• _Source extract_:
━━━
The Most Terrible Poverty - Is Being Unloved
Mother Teresa called it the most terrible poverty. When the "I" is met with silence, a dangerous pressure builds within. Discover why the cure for being unloved begins with the intentional act of making others feel noticed.
In my last post, I spoke about the "I" that quiet part of you that watches your thoughts and tries to understand Who am I?.
But what happens to that "I" when there is nothing to see? What happens when you are met with total silence?
Mother Teresa once said, The most terrible poverty is being unloved.
In my psychology classes, my lecturers talk about "social support" and "attachment." We try to put our connections into neat, scientific boxes. But while they speak, I often find myself watching the trees out of the window. I realize that the life moving outside doesn't fit into a chart. A lack of love isn't just a scientific term you study; it is a deep poverty you feel. You can be in a room full of people and still feel that this poverty is there.
The Weight of the Emptiness
It is easy to see when someone is poor in a material way. Their clothes or their physical state show what they are missing. But if you are not being loved, the poverty is quiet and buried deep. It makes you feel like an island in the middle of a vast, empty ocean.
We (Humans) are made for connection. We are built by the stories and the warmth that we share with one another. When that warmth is missing, your inner world begins to fade. That quiet part of you starts to ask: If no one is watching, am I even here?
Silence - The Nuclear Reactor...
Being unloved doesn't just cause pain; it creates a hidden reaction. Think of it like a nuclear reactor. On the outside, it looks calm and silent. But deep inside, a dangerous pressure is building up.
This silence creates a cycle. It settles deep and changes the "I" from a quiet observer into a mean critic. This internal pressure makes you feel disconnected from the world. Eventually, that pressure "leaks" out, you find it even harder to show the very love we are dying to receive. This poverty keeps itself going in a quiet, painful loop.
The Act of Making Others Feel Noticed
When the silence inside becomes too heavy, we usually look for ways to "fix" the problem. We wait for someone else to break the silence for us. But what if the way out of this poverty isn't in waiting to be loved, but in starting to notice the "I" in others?
The opposite of being unloved is not always a grand gesture. Sometimes, it is simply the act of being noticed. A real conversation. A moment of full attention. Letting someone feel that they truly matter. We focus so much on grades or money, but we forget the value of a simple presence, the basic feeling that you belong.
━━━
Records in a dataset
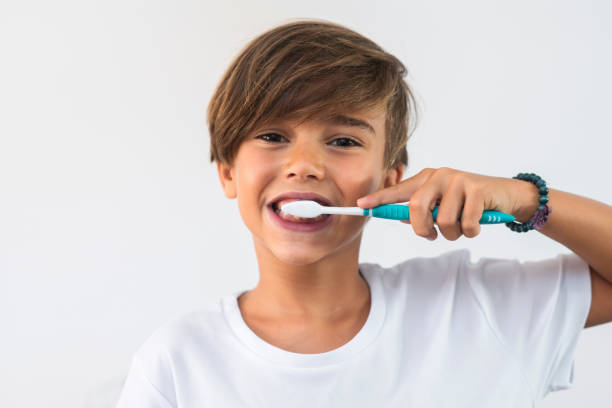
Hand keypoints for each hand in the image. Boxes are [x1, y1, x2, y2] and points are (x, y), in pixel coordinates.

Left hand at [356, 167, 537, 240]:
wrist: (507, 196)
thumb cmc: (469, 202)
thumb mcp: (443, 204)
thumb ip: (422, 210)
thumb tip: (399, 219)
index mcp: (426, 179)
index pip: (398, 190)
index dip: (379, 199)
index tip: (360, 205)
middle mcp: (439, 176)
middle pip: (416, 208)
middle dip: (423, 229)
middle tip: (431, 235)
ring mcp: (458, 181)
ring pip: (443, 221)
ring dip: (453, 233)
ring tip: (462, 227)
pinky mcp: (477, 190)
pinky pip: (466, 224)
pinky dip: (471, 231)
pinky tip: (478, 223)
━━━
• _What you will do_:
In the post on being unloved, what does the writer compare being unloved to because it looks calm outside while pressure builds inside? Rely on the post alone; the listing plays no part.

• _Output of the task_:
A nuclear reactor.